ケリー国務長官が6回目ヨルダン入りして、アッバス議長に面会。今回も滞在を延期して、パレスチナとイスラエルとの和平交渉再開に挑戦している。
今回、ケリー氏は、2002年にアラブ同盟から提案されたアラブ同盟が出している和平案を持ち出し、パレスチナとイスラエルの問題を、パレスチナ+アラブ同盟とイスラエルの問題、という構図にしようとしている。
この提案は、おおざっぱに言えば、もしイスラエルが1967年以前の国境線まで撤退すれば、そこまでの領地をユダヤ人の国イスラエルと認めるというものである。
パレスチナにしてみれば、東エルサレムを首都とする念願の国家建設ということになり、イスラエルにとっても、パレスチナだけでなく22ものアラブ諸国が、イスラエルをユダヤ人の国としてその存在を認めるという悲願の達成となる。
しかし、その代価としてパレスチナはイスラエルをユダヤ人の国として認めなければならない。
イスラエルも1967年以前の国境線に戻るということは、東エルサレム(旧市街、オリーブ山を含む)、西岸地区、ゴラン高原からも撤退することを意味する。双方共、目的達成のために不可能をつきつけられた形だ。
今回は、ケリー国務長官との会談を終えたアッバス議長が、18日、自治政府幹部らとも検討した後返事をする。それを受けて明日、ヨルダンからの帰国前に、ケリー氏が今回の交渉結果として発表することになっている。
つまりボールはまずパレスチナ側に投げられたというわけである。もしパレスチナ側がこれを受け入れた場合、次にイスラエルにボールが来ることになり、今度はイスラエルが1967年以前まで撤退するかどうか返事することになる。
<どうするパレスチナ?>
18日、ラマラに帰ってきたアッバス議長は、PLO幹部らとケリー国務長官との話し合いの結果を報告し、イスラエルをユダヤ人の国として認めるかどうかの話し合いを行った。
ニュースによれば、話し合いは紛糾しているという。イスラエルをユダヤ人の国と認めれば、ハマスなど過激派グループとの溝は深まってしまう。またイスラエルをユダヤ人の国と認めれば、パレスチナ人がイスラエル側へ”帰還”することができなくなる。
かといって、今をのがせば将来、解決の道はもはやまったく見えなくなり、テロ、戦争という暗闇にすすんでいくだけである。話し合いの結果は、現時点ではまだ出ていないもようである。
<どうするイスラエル?>
1967年以前まで撤退するということを、そのままでイスラエルが認めるということはありえない。
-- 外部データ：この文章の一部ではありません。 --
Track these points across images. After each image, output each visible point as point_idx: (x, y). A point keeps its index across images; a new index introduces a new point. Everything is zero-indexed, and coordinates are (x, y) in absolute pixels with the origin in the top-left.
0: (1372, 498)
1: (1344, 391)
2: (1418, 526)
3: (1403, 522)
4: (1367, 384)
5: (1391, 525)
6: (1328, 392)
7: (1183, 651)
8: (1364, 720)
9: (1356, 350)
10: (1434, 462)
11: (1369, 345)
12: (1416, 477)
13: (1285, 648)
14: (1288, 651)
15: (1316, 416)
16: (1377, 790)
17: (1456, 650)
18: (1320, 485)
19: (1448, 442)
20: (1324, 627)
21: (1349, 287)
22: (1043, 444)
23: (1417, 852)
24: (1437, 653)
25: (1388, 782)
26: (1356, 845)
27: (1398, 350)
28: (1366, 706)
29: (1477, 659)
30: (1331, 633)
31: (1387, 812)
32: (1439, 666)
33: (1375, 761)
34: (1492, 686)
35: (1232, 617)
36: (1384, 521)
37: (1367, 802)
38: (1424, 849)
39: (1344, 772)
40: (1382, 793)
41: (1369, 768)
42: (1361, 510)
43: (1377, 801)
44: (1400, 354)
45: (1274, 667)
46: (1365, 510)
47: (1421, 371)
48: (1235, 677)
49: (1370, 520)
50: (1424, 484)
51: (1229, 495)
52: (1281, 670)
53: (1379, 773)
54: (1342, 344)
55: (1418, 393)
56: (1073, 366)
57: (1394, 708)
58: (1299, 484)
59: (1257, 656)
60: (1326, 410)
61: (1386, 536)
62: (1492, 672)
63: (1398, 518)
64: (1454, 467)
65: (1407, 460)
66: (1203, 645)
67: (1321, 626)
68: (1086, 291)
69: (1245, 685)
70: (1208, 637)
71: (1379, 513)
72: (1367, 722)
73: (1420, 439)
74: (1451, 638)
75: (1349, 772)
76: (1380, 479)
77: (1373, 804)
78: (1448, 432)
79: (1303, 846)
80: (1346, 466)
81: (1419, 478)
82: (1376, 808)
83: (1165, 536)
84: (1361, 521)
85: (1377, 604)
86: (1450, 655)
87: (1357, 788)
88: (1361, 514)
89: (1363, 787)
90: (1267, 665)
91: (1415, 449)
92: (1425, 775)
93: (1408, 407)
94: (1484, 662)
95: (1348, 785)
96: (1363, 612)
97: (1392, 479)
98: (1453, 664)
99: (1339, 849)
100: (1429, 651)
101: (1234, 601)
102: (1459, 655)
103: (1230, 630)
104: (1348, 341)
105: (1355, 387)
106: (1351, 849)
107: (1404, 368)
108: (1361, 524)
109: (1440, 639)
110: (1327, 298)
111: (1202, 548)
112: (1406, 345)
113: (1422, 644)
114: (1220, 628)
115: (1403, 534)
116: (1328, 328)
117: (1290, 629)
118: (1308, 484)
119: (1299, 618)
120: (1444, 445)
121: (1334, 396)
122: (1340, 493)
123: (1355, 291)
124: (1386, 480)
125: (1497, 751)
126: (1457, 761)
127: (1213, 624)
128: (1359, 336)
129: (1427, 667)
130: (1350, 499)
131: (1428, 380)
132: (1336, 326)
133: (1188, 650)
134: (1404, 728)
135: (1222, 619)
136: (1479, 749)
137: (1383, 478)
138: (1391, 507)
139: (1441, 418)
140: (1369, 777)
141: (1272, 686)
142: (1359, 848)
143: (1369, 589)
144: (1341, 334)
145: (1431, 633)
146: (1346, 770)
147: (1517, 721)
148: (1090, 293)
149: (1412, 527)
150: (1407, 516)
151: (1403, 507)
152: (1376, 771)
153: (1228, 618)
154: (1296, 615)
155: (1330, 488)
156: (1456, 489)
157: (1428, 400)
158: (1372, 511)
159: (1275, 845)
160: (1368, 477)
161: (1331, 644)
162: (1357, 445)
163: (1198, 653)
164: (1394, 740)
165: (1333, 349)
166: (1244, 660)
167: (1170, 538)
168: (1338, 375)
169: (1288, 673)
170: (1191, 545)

エルサレムの分割とだけでなく、35万もいる入植地の撤退は事実上不可能だからである。
認めるとすれば、移動不可能な入植地の分だけどこか別のイスラエル領をパレスチナに引き渡すという土地交換が前提となるが、エルサレムの分割だけはやはりどう考えてもイスラエルは認めないだろう。
実際、強硬右派のユダヤの家党のベネット党首は、すでに、もし政府が1967年以前の国境線を論議するなら、連立政権を離脱すると表明している。
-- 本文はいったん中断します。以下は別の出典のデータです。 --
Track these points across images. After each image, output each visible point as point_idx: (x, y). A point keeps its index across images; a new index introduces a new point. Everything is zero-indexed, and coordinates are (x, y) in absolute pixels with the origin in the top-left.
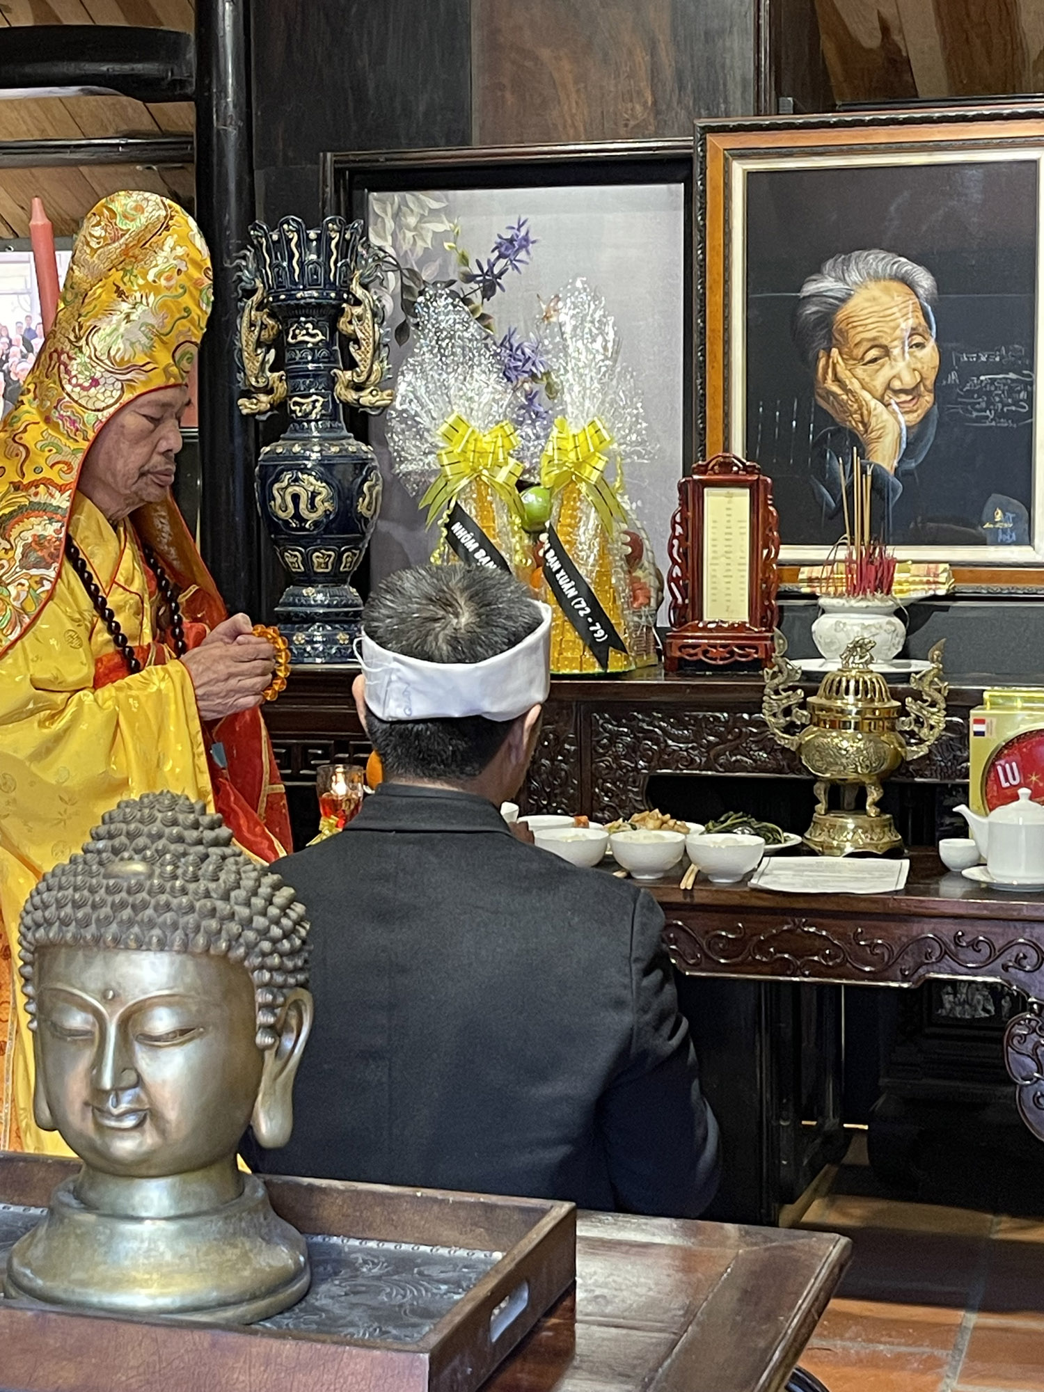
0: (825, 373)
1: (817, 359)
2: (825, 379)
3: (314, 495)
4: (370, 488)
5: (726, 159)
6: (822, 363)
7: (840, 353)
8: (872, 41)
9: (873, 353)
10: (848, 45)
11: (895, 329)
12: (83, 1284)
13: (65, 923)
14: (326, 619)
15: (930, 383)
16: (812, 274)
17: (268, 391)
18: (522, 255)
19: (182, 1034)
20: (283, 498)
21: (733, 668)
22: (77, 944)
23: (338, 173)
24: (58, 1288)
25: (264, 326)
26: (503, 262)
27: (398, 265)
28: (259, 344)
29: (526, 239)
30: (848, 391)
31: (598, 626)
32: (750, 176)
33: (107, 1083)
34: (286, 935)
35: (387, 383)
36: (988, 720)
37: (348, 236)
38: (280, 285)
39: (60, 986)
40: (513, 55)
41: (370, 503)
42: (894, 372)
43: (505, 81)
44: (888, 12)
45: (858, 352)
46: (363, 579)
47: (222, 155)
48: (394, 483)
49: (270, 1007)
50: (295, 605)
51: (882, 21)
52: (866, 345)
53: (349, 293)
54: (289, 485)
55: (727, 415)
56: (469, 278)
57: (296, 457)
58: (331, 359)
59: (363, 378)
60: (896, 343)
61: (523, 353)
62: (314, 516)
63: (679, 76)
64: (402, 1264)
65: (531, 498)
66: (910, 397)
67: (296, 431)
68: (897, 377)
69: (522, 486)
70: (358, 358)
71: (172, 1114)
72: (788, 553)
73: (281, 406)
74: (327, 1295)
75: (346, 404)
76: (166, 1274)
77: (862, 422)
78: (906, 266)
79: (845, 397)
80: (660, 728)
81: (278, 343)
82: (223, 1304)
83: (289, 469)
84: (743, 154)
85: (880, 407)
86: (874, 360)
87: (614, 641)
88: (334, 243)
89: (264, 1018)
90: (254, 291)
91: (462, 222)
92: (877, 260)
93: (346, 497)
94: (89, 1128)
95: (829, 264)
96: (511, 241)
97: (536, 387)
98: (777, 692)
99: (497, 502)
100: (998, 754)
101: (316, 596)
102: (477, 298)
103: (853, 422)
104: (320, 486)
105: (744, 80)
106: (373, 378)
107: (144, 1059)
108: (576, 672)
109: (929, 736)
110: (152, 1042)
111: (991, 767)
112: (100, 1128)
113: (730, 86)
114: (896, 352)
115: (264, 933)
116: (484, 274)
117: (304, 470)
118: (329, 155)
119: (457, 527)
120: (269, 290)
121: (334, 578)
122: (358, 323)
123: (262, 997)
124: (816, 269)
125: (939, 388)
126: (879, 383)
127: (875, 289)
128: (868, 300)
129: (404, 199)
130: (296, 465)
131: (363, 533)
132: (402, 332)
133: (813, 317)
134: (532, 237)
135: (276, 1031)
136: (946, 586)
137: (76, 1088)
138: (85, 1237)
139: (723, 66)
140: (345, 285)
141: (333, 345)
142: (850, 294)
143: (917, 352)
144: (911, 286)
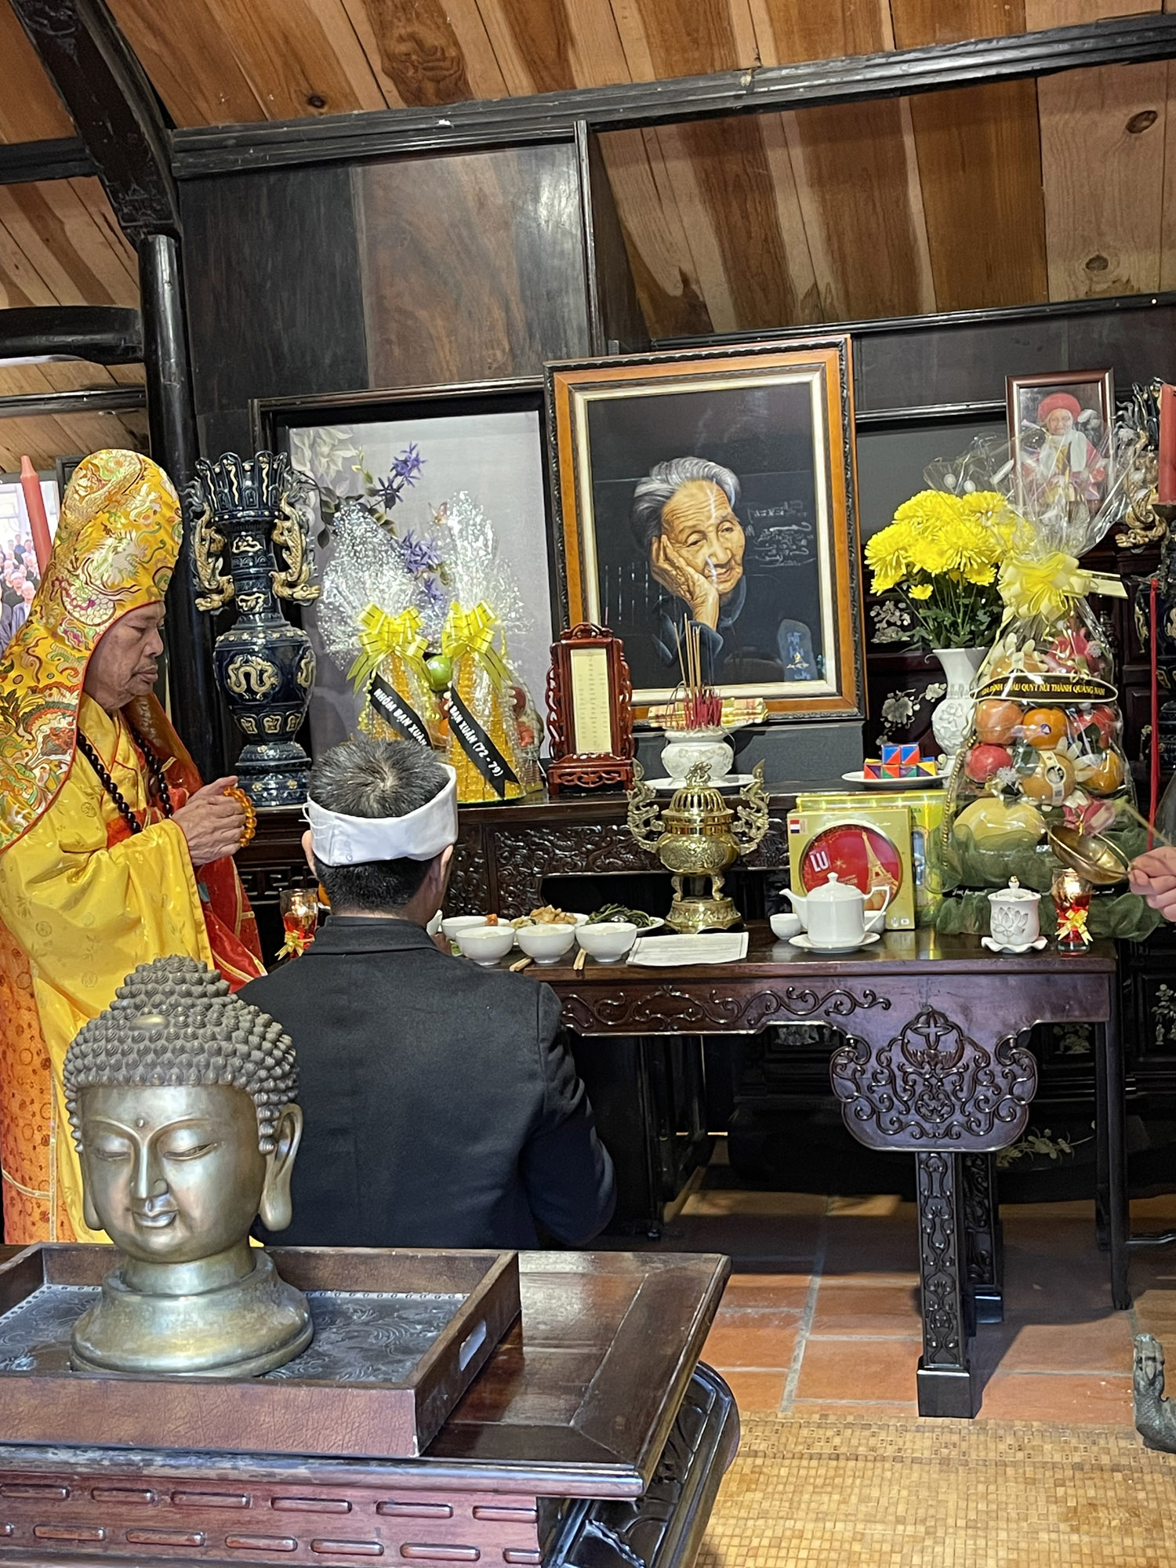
0: (658, 555)
1: (651, 544)
2: (658, 559)
3: (262, 672)
4: (306, 664)
5: (570, 392)
6: (655, 546)
7: (669, 539)
8: (675, 290)
9: (694, 537)
10: (657, 294)
11: (710, 518)
12: (134, 1352)
13: (100, 1068)
14: (278, 770)
15: (739, 558)
16: (643, 478)
17: (220, 591)
18: (414, 473)
19: (201, 1149)
20: (237, 677)
21: (602, 789)
22: (111, 1084)
23: (264, 415)
24: (115, 1356)
25: (212, 541)
26: (399, 479)
27: (316, 485)
28: (209, 554)
29: (417, 460)
30: (676, 568)
31: (495, 764)
32: (589, 403)
33: (143, 1192)
34: (278, 1063)
35: (315, 580)
36: (801, 821)
37: (275, 466)
38: (223, 508)
39: (99, 1118)
40: (396, 316)
41: (307, 676)
42: (711, 551)
43: (393, 337)
44: (687, 267)
45: (683, 537)
46: (304, 736)
47: (169, 404)
48: (324, 660)
49: (269, 1121)
50: (252, 760)
51: (682, 273)
52: (687, 532)
53: (279, 510)
54: (241, 666)
55: (584, 591)
56: (373, 493)
57: (245, 643)
58: (268, 563)
59: (295, 577)
60: (711, 529)
61: (421, 549)
62: (263, 689)
63: (529, 326)
64: (384, 1310)
65: (434, 664)
66: (724, 570)
67: (244, 622)
68: (714, 554)
69: (427, 656)
70: (289, 562)
71: (196, 1212)
72: (639, 696)
73: (230, 603)
74: (329, 1341)
75: (283, 599)
76: (200, 1338)
77: (689, 591)
78: (714, 468)
79: (674, 572)
80: (549, 841)
81: (225, 553)
82: (247, 1358)
83: (242, 653)
84: (583, 387)
85: (702, 578)
86: (695, 543)
87: (508, 775)
88: (264, 472)
89: (264, 1130)
90: (203, 513)
91: (365, 449)
92: (691, 465)
93: (288, 673)
94: (131, 1228)
95: (655, 470)
96: (405, 462)
97: (433, 575)
98: (638, 808)
99: (410, 670)
100: (811, 846)
101: (268, 752)
102: (381, 508)
103: (682, 591)
104: (267, 665)
105: (580, 329)
106: (303, 576)
107: (171, 1172)
108: (480, 801)
109: (758, 836)
110: (177, 1157)
111: (806, 856)
112: (139, 1227)
113: (569, 332)
114: (712, 535)
115: (260, 1064)
116: (385, 489)
117: (253, 653)
118: (256, 401)
119: (378, 693)
120: (215, 512)
121: (282, 737)
122: (287, 534)
123: (262, 1113)
124: (646, 474)
125: (746, 562)
126: (700, 562)
127: (693, 488)
128: (686, 496)
129: (318, 432)
130: (246, 650)
131: (303, 700)
132: (323, 537)
133: (645, 512)
134: (421, 458)
135: (274, 1139)
136: (762, 716)
137: (118, 1198)
138: (133, 1314)
139: (563, 318)
140: (276, 506)
141: (269, 552)
142: (673, 492)
143: (727, 535)
144: (720, 484)
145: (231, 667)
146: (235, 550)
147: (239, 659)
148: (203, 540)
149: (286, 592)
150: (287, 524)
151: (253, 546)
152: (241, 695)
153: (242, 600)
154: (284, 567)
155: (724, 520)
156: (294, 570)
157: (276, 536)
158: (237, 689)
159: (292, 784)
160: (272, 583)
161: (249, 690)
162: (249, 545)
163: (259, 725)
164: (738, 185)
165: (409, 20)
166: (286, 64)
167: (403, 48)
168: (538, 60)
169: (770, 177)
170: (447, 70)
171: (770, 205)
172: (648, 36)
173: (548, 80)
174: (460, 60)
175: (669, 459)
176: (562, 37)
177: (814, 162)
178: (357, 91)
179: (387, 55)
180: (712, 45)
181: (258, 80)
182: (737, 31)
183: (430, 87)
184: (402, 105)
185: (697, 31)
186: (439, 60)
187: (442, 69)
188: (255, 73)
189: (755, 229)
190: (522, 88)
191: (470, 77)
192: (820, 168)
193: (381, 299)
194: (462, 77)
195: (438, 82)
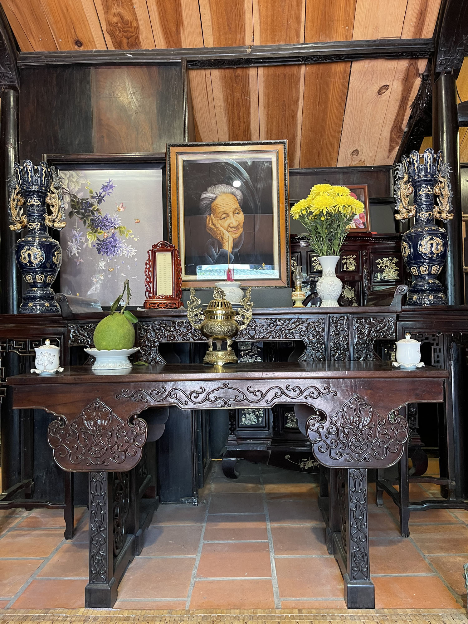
0: (209, 222)
2: (209, 224)
3: (36, 254)
4: (57, 254)
6: (208, 219)
7: (214, 216)
9: (224, 216)
11: (230, 208)
14: (41, 298)
15: (242, 224)
16: (204, 191)
17: (21, 222)
18: (111, 191)
20: (25, 256)
23: (48, 161)
25: (18, 200)
26: (104, 193)
27: (69, 193)
28: (17, 207)
29: (111, 185)
30: (216, 227)
32: (184, 161)
37: (49, 170)
38: (24, 184)
40: (106, 127)
41: (57, 259)
42: (231, 221)
43: (105, 135)
45: (220, 215)
50: (29, 294)
52: (222, 213)
53: (50, 189)
54: (27, 251)
56: (93, 197)
57: (30, 241)
58: (43, 211)
59: (55, 218)
60: (231, 213)
61: (111, 221)
62: (36, 262)
66: (235, 229)
67: (30, 234)
68: (231, 223)
70: (53, 211)
73: (25, 227)
77: (221, 237)
78: (233, 189)
79: (215, 229)
80: (163, 327)
83: (27, 245)
84: (182, 154)
85: (227, 232)
86: (224, 218)
90: (15, 189)
92: (224, 188)
93: (48, 256)
95: (209, 189)
96: (107, 186)
97: (116, 231)
102: (96, 204)
103: (219, 237)
104: (39, 251)
106: (58, 218)
114: (231, 215)
116: (98, 196)
117: (33, 246)
118: (45, 155)
120: (20, 187)
121: (44, 285)
122: (52, 199)
124: (206, 190)
126: (226, 225)
127: (224, 196)
128: (221, 199)
129: (72, 175)
130: (30, 244)
132: (71, 214)
133: (205, 205)
134: (113, 188)
140: (48, 186)
141: (44, 206)
142: (216, 198)
143: (237, 215)
144: (235, 196)
145: (22, 251)
146: (28, 204)
147: (26, 248)
148: (14, 200)
149: (50, 224)
150: (53, 195)
151: (37, 202)
152: (26, 264)
153: (30, 225)
154: (50, 213)
155: (236, 209)
156: (55, 214)
157: (48, 200)
158: (24, 262)
159: (47, 305)
160: (44, 219)
161: (30, 261)
162: (35, 201)
163: (34, 278)
164: (238, 104)
165: (118, 6)
166: (66, 23)
167: (115, 20)
168: (169, 33)
169: (250, 101)
170: (132, 33)
171: (248, 114)
172: (212, 25)
173: (172, 42)
174: (137, 28)
175: (215, 185)
176: (179, 22)
177: (267, 95)
178: (95, 40)
179: (109, 23)
180: (236, 31)
181: (55, 30)
182: (247, 26)
183: (125, 41)
184: (114, 49)
185: (232, 24)
186: (129, 27)
187: (130, 32)
188: (54, 27)
189: (242, 125)
190: (161, 46)
191: (141, 37)
192: (268, 99)
193: (100, 120)
194: (137, 38)
195: (128, 39)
一時、イスラエルが1967年以前への撤退に同意したというニュースが流れたが、ネタニヤフ首相はこれを否定し、「イスラエルの国境線策定に関してはだれの指図も受けない。和平は当事者どうしのみで決めるものだ。」と述べた。
<EUの後押し:入植地完全ボイコット決議>
こうしたドラマが展開される直前、EU(ヨーロッパ連合)は、その加盟国が、西岸地区のユダヤ人入植地(150カ所)といかなる関係をもつことも禁止するという決議を発表した。
これはビジネス上のボイコットだけでなく、アカデミックな分野や、様々な銀行業務、つまりはヨーロッパからの支援金なども停止することを意味する。
理由は、EUは、西岸地区の入植活動が国際法に反していると認め、入植地の存在こそがパレスチナ人国家建設の妨害であるとの認識を表明するためである。アメリカはEUの判断に反対しない方針である。
このEUの動きとともに昨年、国連においてパレスチナを国として認めるとの認識を表明した国は、日本を含む135カ国にのぼる。
もしパレスチナ側がケリー案を受け入れた場合、イスラエルへの国際社会からの圧迫が強まり、経済制裁が課されるなどの可能性も出てくる。イスラエルの立場は非常に苦しくなるだろう。
イスラエルにしてみれば、今、パレスチナ側がケリー氏の提案を拒否し、ボールを渡されないほうが好都合かも知れない。・・・が、このまま何の前進もないことはイスラエルにとっても益はなく、非常に難しい状況である。